▸ THE TASK: Return every line of text in the data below verbatim, and leave the pictures out of your answer.

▸ TASK MATERIAL:
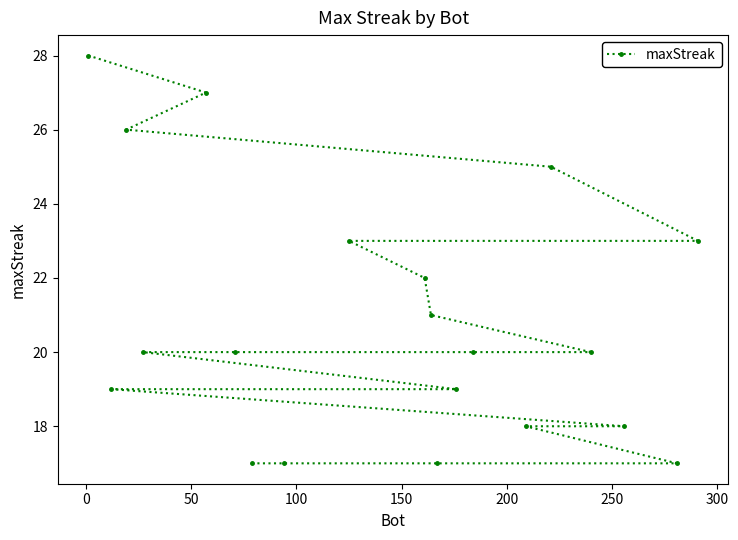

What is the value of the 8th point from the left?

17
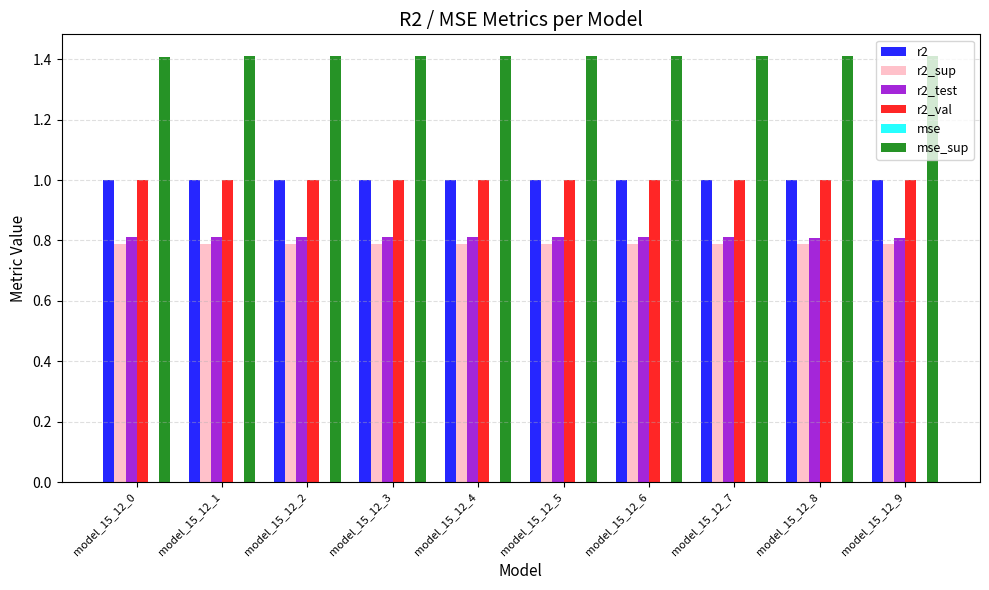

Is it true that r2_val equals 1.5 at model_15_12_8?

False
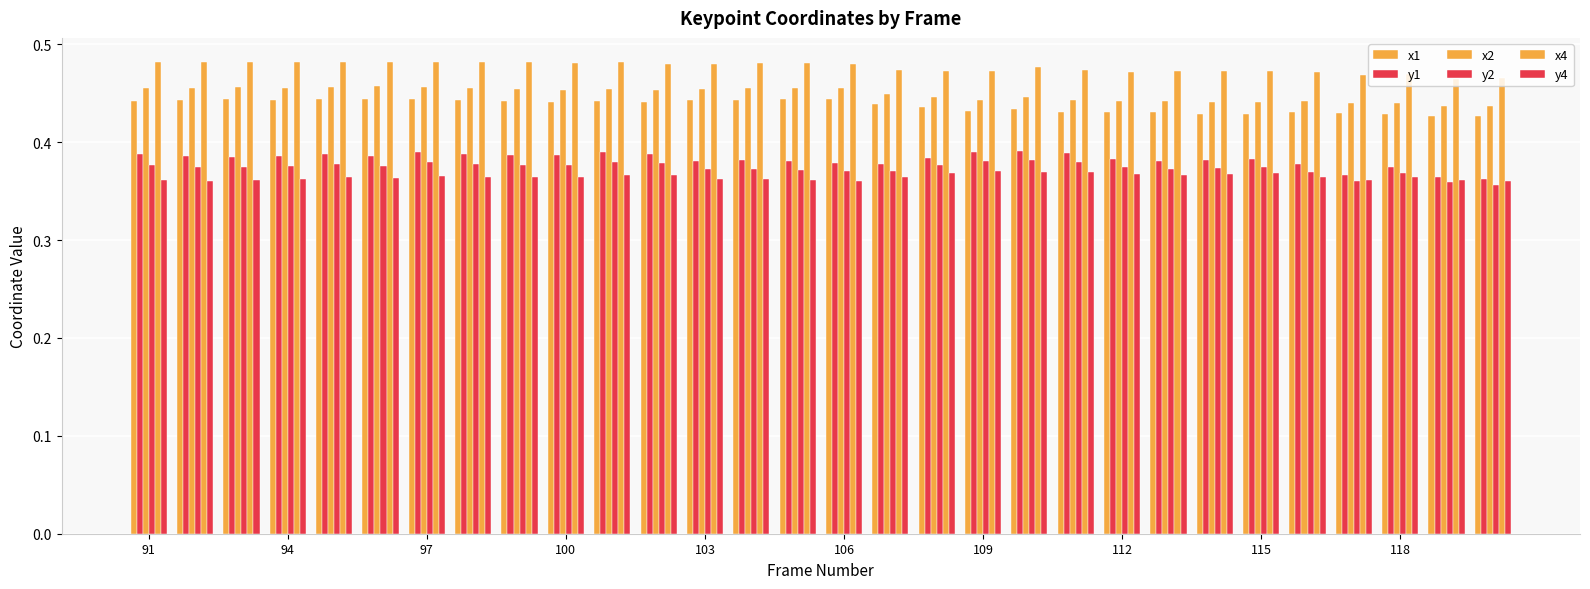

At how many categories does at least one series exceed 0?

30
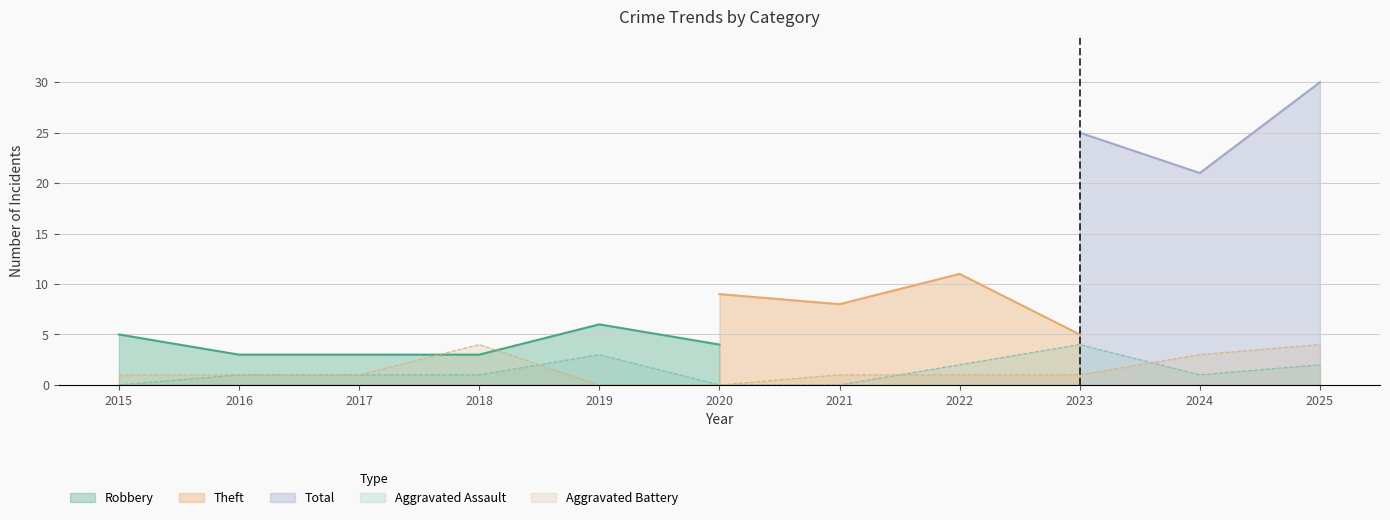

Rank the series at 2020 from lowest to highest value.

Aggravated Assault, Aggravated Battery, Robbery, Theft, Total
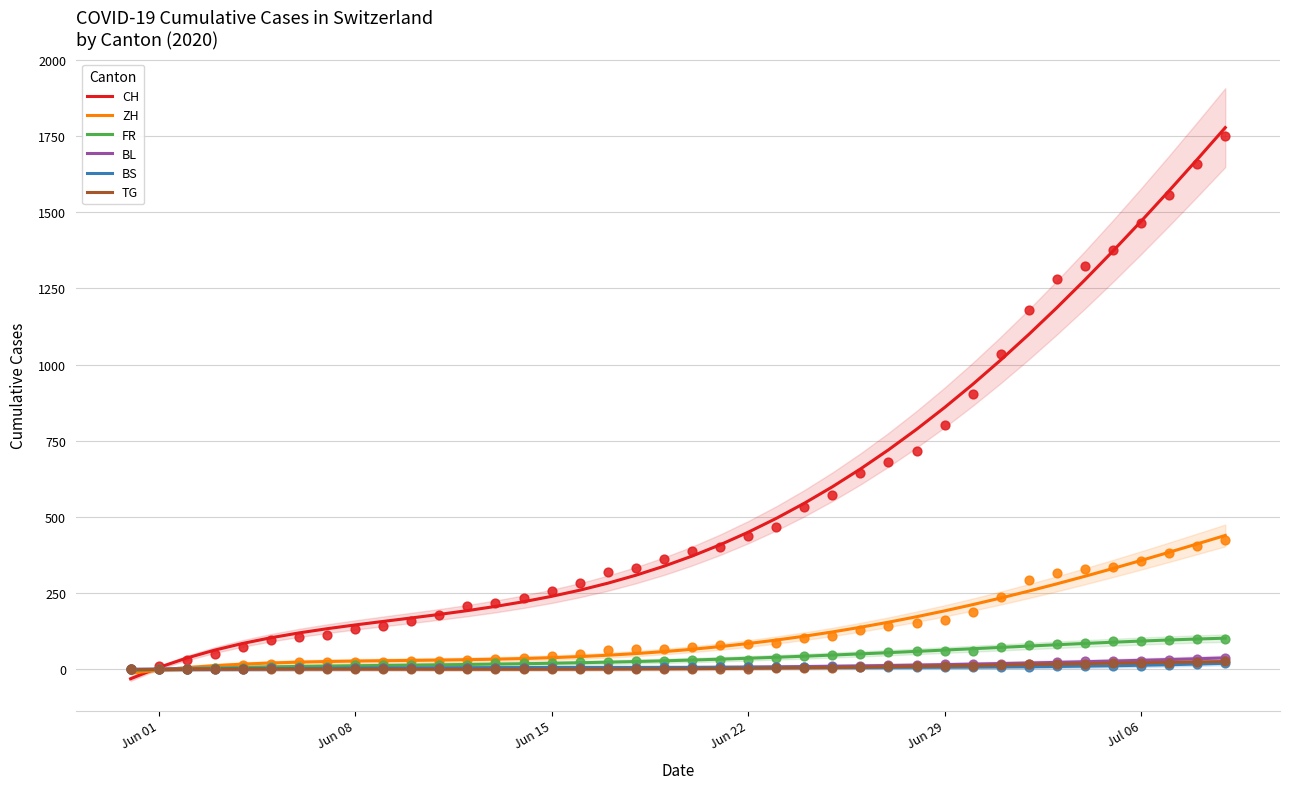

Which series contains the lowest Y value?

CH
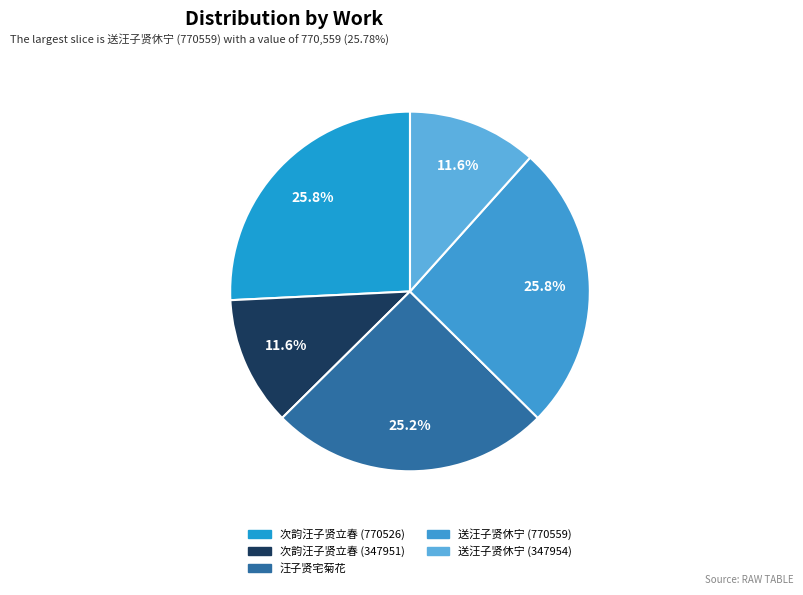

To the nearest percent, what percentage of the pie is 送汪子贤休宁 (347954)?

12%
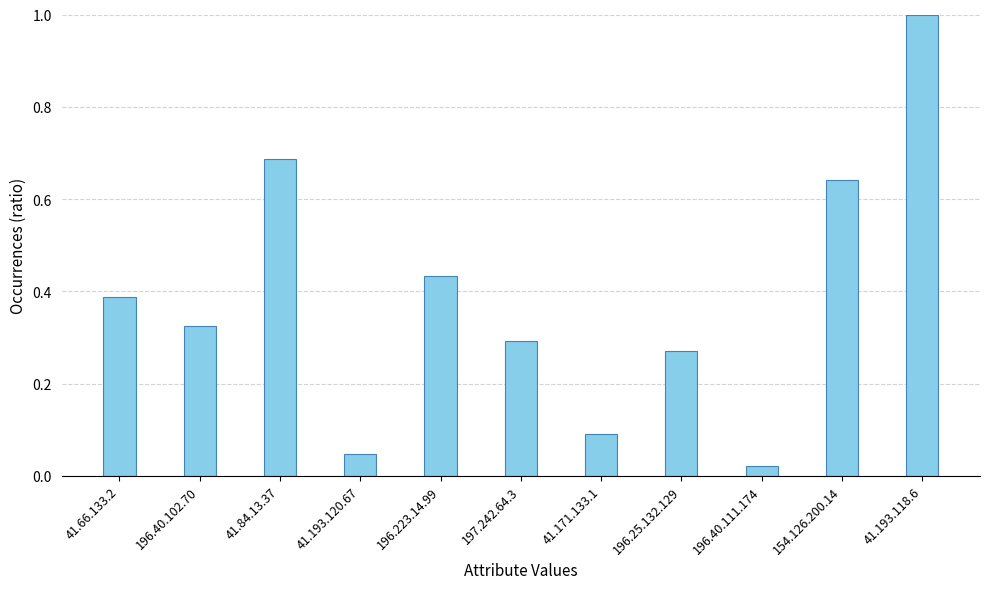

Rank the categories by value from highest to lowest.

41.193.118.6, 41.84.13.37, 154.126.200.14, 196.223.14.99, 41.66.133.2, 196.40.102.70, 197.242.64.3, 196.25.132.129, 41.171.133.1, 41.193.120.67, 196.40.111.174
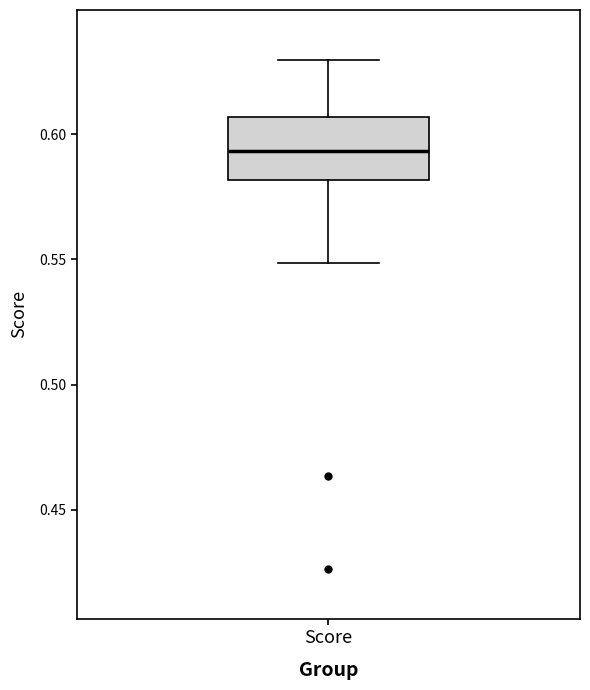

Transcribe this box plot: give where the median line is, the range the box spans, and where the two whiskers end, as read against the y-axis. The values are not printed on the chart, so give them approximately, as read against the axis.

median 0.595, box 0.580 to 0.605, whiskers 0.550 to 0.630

▸ EXERCISE RESULT:
What is the value of the 8th point from the left?

17

Is it true that r2_val equals 1.5 at model_15_12_8?

False

At how many categories does at least one series exceed 0?

30

Rank the series at 2020 from lowest to highest value.

Aggravated Assault, Aggravated Battery, Robbery, Theft, Total

Which series contains the lowest Y value?

CH

To the nearest percent, what percentage of the pie is 送汪子贤休宁 (347954)?

12%

Rank the categories by value from highest to lowest.

41.193.118.6, 41.84.13.37, 154.126.200.14, 196.223.14.99, 41.66.133.2, 196.40.102.70, 197.242.64.3, 196.25.132.129, 41.171.133.1, 41.193.120.67, 196.40.111.174

Transcribe this box plot: give where the median line is, the range the box spans, and where the two whiskers end, as read against the y-axis. The values are not printed on the chart, so give them approximately, as read against the axis.

median 0.595, box 0.580 to 0.605, whiskers 0.550 to 0.630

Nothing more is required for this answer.